I started by making a prototype that was effectively a Windows Forms based GUI for MHDataParser. Here is what it looked like:

OpenCalligraphy Prototype

This prototype quickly evolved into its own tool called OpenCalligraphy, named after the Calligraphy data framework used by the game. At the time of writing it looks like this:

OpenCalligraphy Version 0.2.0

I was able to port most of the functionality from Game Database Browser without sacrificing any flexibility or performance. We now have a tool that we can use to efficiently examine data from any version of the game all the way back to 1.9 (May 2013), which is the earliest version of the game that has been preserved.

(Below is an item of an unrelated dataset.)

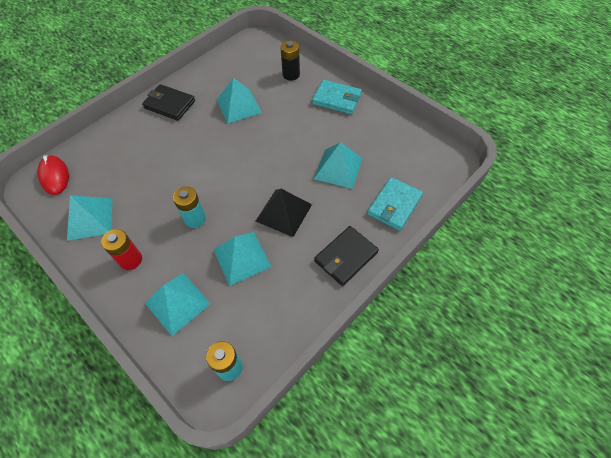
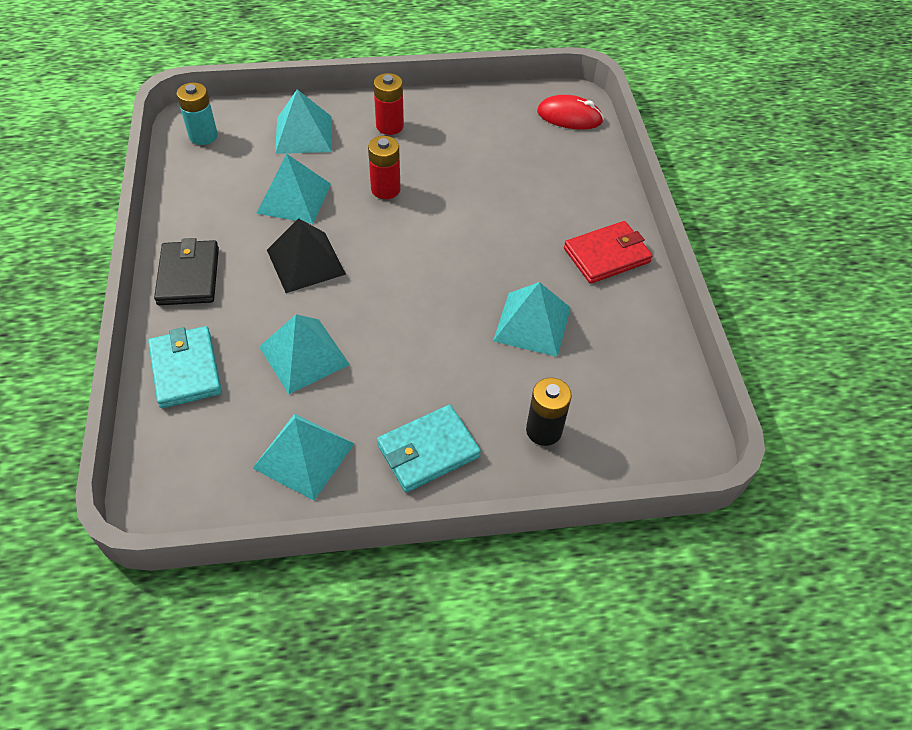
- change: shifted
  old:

There is also some new functionality, like being able to inspect .curve files:

OpenCalligraphy Curve Inspector

One use case for OpenCalligraphy is figuring out how events were implemented. In many cases events were enabled and disabled by patching the data files, and it is not always obvious how everything is supposed to fit together when you are looking at pieces of a disabled event. To aid with this, OpenCalligraphy includes a tool called Pak Diff Utility, which can be used to compare data file archives from different versions of the game:

Pak Diff Utility

I have also used this as an opportunity to upgrade some of our older tools, like MHExecutableAnalyzer, which can be used to extract source file structure from client executables. An updated version of it is now included in OpenCalligraphy:

Executable Analyzer

The plan going forward is to use OpenCalligraphy as the foundation of all our game data related tooling, including any potential editing functionality.

Both the source code and prebuilt binaries are available on GitHub under the MIT license, so feel free to do practically whatever you want with it.


I am going back to my programming cave. See you in a month.